→ TASK GOAL:
What is wanted is every record, duplicated word for word.

→ ENTRIES SHOWN:
↓

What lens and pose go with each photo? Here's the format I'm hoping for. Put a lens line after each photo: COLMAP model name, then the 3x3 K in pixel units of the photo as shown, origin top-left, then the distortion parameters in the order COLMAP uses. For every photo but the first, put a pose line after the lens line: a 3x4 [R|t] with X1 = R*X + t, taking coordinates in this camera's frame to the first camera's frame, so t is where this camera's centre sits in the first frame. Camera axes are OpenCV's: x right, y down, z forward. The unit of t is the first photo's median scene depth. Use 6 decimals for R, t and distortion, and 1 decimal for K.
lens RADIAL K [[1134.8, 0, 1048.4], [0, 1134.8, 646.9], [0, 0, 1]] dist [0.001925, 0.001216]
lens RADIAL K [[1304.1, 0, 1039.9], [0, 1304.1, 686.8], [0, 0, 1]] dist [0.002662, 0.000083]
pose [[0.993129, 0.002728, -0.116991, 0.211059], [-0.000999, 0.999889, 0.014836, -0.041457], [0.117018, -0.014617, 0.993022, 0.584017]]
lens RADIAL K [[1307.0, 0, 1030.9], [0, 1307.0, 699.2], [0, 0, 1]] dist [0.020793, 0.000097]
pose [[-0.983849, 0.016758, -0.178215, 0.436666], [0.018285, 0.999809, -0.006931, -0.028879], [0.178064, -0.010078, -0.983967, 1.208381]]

↑

→ EXPECTED ANSWER:
What lens and pose go with each photo? Here's the format I'm hoping for. Put a lens line after each photo: COLMAP model name, then the 3x3 K in pixel units of the photo as shown, origin top-left, then the distortion parameters in the order COLMAP uses. For every photo but the first, put a pose line after the lens line: a 3x4 [R|t] with X1 = R*X + t, taking coordinates in this camera's frame to the first camera's frame, so t is where this camera's centre sits in the first frame. Camera axes are OpenCV's: x right, y down, z forward. The unit of t is the first photo's median scene depth. Use 6 decimals for R, t and distortion, and 1 decimal for K.
lens RADIAL K [[1134.8, 0, 1048.4], [0, 1134.8, 646.9], [0, 0, 1]] dist [0.001925, 0.001216]
lens RADIAL K [[1304.1, 0, 1039.9], [0, 1304.1, 686.8], [0, 0, 1]] dist [0.002662, 0.000083]
pose [[0.993129, 0.002728, -0.116991, 0.211059], [-0.000999, 0.999889, 0.014836, -0.041457], [0.117018, -0.014617, 0.993022, 0.584017]]
lens RADIAL K [[1307.0, 0, 1030.9], [0, 1307.0, 699.2], [0, 0, 1]] dist [0.020793, 0.000097]
pose [[-0.983849, 0.016758, -0.178215, 0.436666], [0.018285, 0.999809, -0.006931, -0.028879], [0.178064, -0.010078, -0.983967, 1.208381]]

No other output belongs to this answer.